Была у него еще гончая собака Найда, с которой он гонял зайцев и лисиц. Но она почти всю свою жизнь сидела на цепи, и вспоминал о ней Бугорков только поздней осенью, когда открывалась охота на зайцев, — вот тогда-то он и любил ее, и ласкал, и подкармливал. Летом же это было самое несчастное существо, заедаемое мухами, блохами и комарами. Собака порой выходила из конуры, смотрела на людей слезящимися глазами, зевала со скулежом и снова пряталась во тьме, вонючей конуры в ожидании нескорой еще зимы. Она, наверное, ненавидела лето и боялась его, как тюрьмы.
Зимой Лужки засыпало снегом, и никаких дорог сюда не было. Старушки безвылазно жили в своих избах, а по вечерам ходили к «богачке» играть по полкопейки в истрепанное, чудом сохранившееся с незапамятных времен лото.

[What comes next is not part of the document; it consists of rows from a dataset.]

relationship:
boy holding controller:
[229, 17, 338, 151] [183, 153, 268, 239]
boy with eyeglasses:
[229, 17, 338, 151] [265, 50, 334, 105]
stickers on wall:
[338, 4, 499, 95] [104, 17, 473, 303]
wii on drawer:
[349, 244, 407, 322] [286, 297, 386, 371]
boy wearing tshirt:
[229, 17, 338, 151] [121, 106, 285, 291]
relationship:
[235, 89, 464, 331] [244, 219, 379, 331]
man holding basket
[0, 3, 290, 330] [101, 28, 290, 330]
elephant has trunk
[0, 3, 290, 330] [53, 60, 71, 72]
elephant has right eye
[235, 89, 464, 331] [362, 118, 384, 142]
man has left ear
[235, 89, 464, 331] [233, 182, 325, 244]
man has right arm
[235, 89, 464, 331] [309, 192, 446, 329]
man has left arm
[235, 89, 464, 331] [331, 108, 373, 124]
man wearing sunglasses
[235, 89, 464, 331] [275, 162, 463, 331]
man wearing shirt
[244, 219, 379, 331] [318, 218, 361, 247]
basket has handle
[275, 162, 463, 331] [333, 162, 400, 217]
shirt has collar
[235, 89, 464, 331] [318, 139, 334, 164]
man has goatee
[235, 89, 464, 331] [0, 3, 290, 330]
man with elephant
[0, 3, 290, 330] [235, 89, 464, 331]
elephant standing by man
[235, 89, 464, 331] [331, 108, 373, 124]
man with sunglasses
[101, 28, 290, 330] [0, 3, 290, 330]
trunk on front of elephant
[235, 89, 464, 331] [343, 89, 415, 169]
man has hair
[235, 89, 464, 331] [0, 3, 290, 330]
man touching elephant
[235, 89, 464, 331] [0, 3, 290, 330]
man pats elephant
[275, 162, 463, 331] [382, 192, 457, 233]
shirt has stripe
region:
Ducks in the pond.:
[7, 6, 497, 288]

Они так привыкли к этой игре, так любили выигрывать копейки, что, если бы вдруг у них не стало этого лото, они бы очень и очень горевали. Они берегли его, как святую икону, и чуть ли не молились на истрепанные, почерневшие листы и бренчащие деревянные бочоночки в холщовом мешочке. «Двадцать три — нос утри! — тихо выкрикивала какая-нибудь старушка. — Восемь — сено косим!» А другие напряженно молчали, подслеповато вглядываясь в черные цифры на картах, накрывали их всякими щепочками, картоночками или подсолнышками, пока одна из них не вскрикивала молодо-весело: «Окончила на нижней!.. Давайте-ка сюда богатство мое, давайте!» Все сокрушались по этому поводу, очень переживали свои неудачи, особенно если выигрывала «богачка». И лишь когда удача выпадала на долю почти ослепшей старушки, которая тоже принимала участие в игре, хотя следили за ее картами все вместе, бывали довольны и шумно поздравляли свою подругу, а та розовела лицом и улыбалась смущенно. Иногда же по молчаливому согласию друг с другом они нарочно проигрывали ей, особенно если слишком уж долго не везло в игре бедной слепушке.

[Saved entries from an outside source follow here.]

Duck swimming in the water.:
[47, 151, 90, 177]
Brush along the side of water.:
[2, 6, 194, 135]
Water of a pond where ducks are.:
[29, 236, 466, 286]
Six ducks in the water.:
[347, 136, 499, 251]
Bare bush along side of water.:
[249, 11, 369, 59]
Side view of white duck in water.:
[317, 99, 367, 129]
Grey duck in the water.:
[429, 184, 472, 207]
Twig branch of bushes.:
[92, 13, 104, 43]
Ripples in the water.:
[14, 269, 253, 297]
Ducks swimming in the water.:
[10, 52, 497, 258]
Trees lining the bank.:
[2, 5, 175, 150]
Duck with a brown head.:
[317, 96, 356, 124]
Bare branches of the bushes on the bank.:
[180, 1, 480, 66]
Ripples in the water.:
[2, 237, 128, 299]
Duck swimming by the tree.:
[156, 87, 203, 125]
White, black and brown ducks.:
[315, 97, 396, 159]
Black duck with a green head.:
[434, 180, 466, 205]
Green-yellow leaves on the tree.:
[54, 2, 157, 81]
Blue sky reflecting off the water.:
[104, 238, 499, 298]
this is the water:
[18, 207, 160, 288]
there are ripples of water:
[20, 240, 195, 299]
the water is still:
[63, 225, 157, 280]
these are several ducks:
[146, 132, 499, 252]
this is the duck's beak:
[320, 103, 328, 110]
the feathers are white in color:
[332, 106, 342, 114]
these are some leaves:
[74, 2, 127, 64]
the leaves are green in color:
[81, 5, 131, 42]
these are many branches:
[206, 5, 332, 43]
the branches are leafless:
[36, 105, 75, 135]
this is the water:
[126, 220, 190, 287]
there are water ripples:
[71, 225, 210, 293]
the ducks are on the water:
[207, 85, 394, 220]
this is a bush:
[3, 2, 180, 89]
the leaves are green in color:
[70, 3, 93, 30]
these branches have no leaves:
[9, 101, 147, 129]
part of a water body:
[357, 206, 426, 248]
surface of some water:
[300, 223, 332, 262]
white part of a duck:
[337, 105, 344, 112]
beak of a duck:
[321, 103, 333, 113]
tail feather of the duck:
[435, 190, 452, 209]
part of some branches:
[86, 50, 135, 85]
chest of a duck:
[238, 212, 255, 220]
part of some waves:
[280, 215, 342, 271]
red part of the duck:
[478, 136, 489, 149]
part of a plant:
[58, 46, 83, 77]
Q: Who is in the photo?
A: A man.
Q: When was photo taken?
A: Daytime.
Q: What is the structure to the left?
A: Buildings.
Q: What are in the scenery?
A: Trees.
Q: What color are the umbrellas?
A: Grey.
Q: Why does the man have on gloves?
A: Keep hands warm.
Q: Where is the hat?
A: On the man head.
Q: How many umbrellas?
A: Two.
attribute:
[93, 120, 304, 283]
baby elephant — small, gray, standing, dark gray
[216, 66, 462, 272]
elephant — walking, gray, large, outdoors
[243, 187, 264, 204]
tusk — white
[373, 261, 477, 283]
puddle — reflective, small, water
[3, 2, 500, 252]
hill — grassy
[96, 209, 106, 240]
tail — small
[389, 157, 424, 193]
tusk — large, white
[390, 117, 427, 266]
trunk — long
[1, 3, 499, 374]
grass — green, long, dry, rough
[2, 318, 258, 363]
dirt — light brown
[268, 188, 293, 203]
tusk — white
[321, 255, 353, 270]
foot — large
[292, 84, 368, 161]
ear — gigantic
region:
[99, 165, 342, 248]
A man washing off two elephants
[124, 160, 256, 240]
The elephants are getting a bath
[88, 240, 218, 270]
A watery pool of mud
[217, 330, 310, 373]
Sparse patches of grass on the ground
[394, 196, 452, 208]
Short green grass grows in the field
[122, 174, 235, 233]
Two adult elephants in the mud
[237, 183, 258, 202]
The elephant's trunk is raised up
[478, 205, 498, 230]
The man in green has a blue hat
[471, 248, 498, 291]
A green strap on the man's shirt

Бугорков все эти копеечные игры презирал и занимался в холодное время года — с осени и до весны — охотой и рыбной ловлей. Всегда в его доме зимой стояли где-нибудь в уголочке правильцы с натянутой заячьей шкуркой наружу желтой подсыхающей мездрой с кровавенькими дырочками от дроби.

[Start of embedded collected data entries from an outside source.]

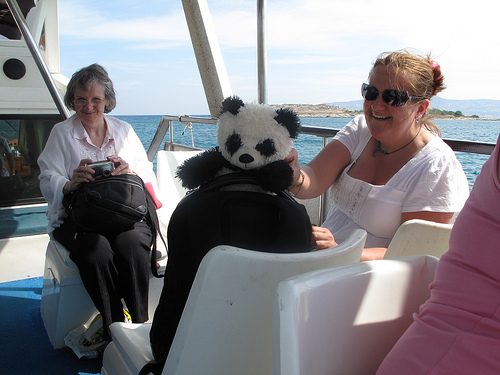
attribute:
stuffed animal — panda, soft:
[174, 95, 301, 197]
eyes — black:
[223, 132, 277, 158]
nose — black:
[238, 153, 255, 166]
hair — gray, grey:
[64, 63, 117, 114]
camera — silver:
[83, 159, 116, 181]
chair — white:
[98, 228, 373, 374]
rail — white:
[145, 1, 496, 166]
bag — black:
[62, 170, 163, 235]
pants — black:
[54, 209, 157, 341]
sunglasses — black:
[360, 82, 431, 108]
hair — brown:
[369, 50, 445, 137]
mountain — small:
[260, 105, 499, 125]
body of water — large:
[108, 115, 498, 208]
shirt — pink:
[372, 135, 498, 374]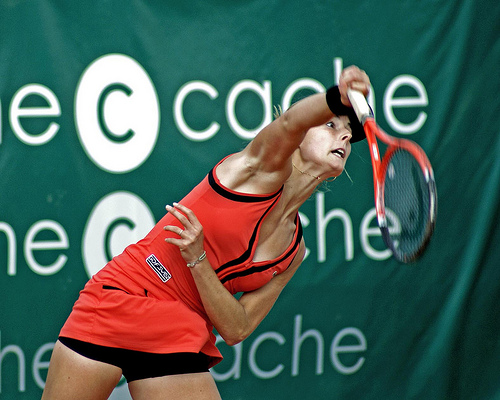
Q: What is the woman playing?
A: Tennis.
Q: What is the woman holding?
A: A tennis racket.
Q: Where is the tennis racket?
A: In the woman's hand.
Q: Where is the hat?
A: On the woman's head.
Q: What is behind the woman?
A: A sign.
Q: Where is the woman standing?
A: A tennis court.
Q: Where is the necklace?
A: Around the woman's neck.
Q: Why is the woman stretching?
A: To hit the ball.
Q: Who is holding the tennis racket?
A: The woman.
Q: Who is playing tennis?
A: Woman in red dress.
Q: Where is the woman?
A: Tennis court.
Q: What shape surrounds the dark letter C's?
A: White.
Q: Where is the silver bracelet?
A: Left wrist.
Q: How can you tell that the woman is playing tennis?
A: Holding a tennis racket.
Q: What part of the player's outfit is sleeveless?
A: Shirt.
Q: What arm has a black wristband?
A: Right.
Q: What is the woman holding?
A: A tennis racket.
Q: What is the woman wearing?
A: A shirt.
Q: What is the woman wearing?
A: Shorts.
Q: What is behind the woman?
A: A banner.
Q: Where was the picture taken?
A: A tennis court.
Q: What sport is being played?
A: Tennis.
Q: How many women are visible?
A: One.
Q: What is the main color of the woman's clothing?
A: Red.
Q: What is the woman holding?
A: A tennis racquet.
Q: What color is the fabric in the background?
A: Green.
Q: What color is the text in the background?
A: White.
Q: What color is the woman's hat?
A: Black.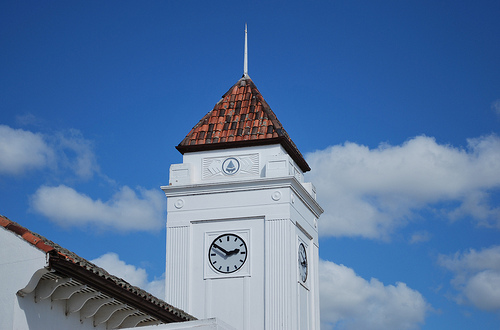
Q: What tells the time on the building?
A: Clock.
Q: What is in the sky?
A: Clouds.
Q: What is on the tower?
A: A clock.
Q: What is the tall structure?
A: A white clock tower.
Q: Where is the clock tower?
A: Attached to a building.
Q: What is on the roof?
A: Shingles.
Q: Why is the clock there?
A: To tell time.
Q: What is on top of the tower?
A: A ,metal pole.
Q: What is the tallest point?
A: The pole on the tower.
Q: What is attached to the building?
A: A clock tower.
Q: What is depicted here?
A: A tower.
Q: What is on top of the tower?
A: A pointed rod.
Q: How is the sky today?
A: Blue and clear.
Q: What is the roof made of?
A: Tiles.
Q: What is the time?
A: Quarter to 3.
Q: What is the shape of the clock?
A: Round.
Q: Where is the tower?
A: On top of the building.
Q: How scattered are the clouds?
A: Apart.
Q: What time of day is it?
A: Daytime.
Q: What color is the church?
A: White.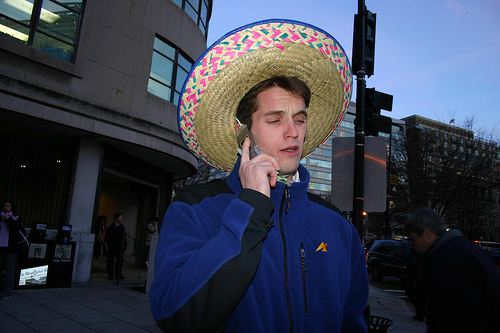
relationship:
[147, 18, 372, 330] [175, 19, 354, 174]
man wearing hat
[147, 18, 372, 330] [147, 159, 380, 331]
man wearing jacket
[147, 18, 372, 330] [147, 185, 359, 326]
man wearing jacket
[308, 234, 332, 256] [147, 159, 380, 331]
insignia on jacket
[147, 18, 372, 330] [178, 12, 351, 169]
man wearing hat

Зато когда наступали теплые дни, когда прогретая земля зарастала молодой травой, а из скворечника уже высовывались желторотые птенцы, жизнь его круто менялась: приезжали внуки и внучки, дочери с мужьями и, конечно, старший внучек от старшего сына, то есть от первой, умершей давно жены, любезный его сердцу Николашка, Николенька, который, как казалось Бугоркову, унаследовал лучшие черты дедовского характера, хотя отец и был непутевым, болезненным мужиком, не прожившим на свете и пятидесяти годов и умершим «на нервной почве», потому что он сразу же после войны поступил в Московский экономический институт, работал плановиком в книжном издательстве и, конечно, надорвался, ибо не его это было дело — жить в суматошной Москве да еще планировать издания всяких книг, которых отродясь не было в доме старого Бугоркова. А вот Николашка ужился на гнилых отцовских корнях, пустил свои и не только не чурался деревенского рода, как его покойный отец, а, наоборот, гордился им и деда своего любил — любил слушать его рассказы о прошлом, о своей прабабке — дворовой девке, которая прижила от помещика Самсонова ребенка, похожего на кучерявенького цыганчика со светленькими глазками, окрещенного Сергеем. От него пошли потом такие же смуглые и сухопарые дети, а среди них и Саша, Александр Сергеевич Бугорков собственной персоной, которому суждено было пережить братьев и сестер. Имена у них у всех были не простые, не крестьянские — Петр, Алексей, Николай, — что по тем временам было редкостью. Видно, не только Самсонова Гелыцала миловидная в молодости прародительница, но и батюшка тоже благоволил к ней, выбирая для ее отпрысков красивые имена в святцах.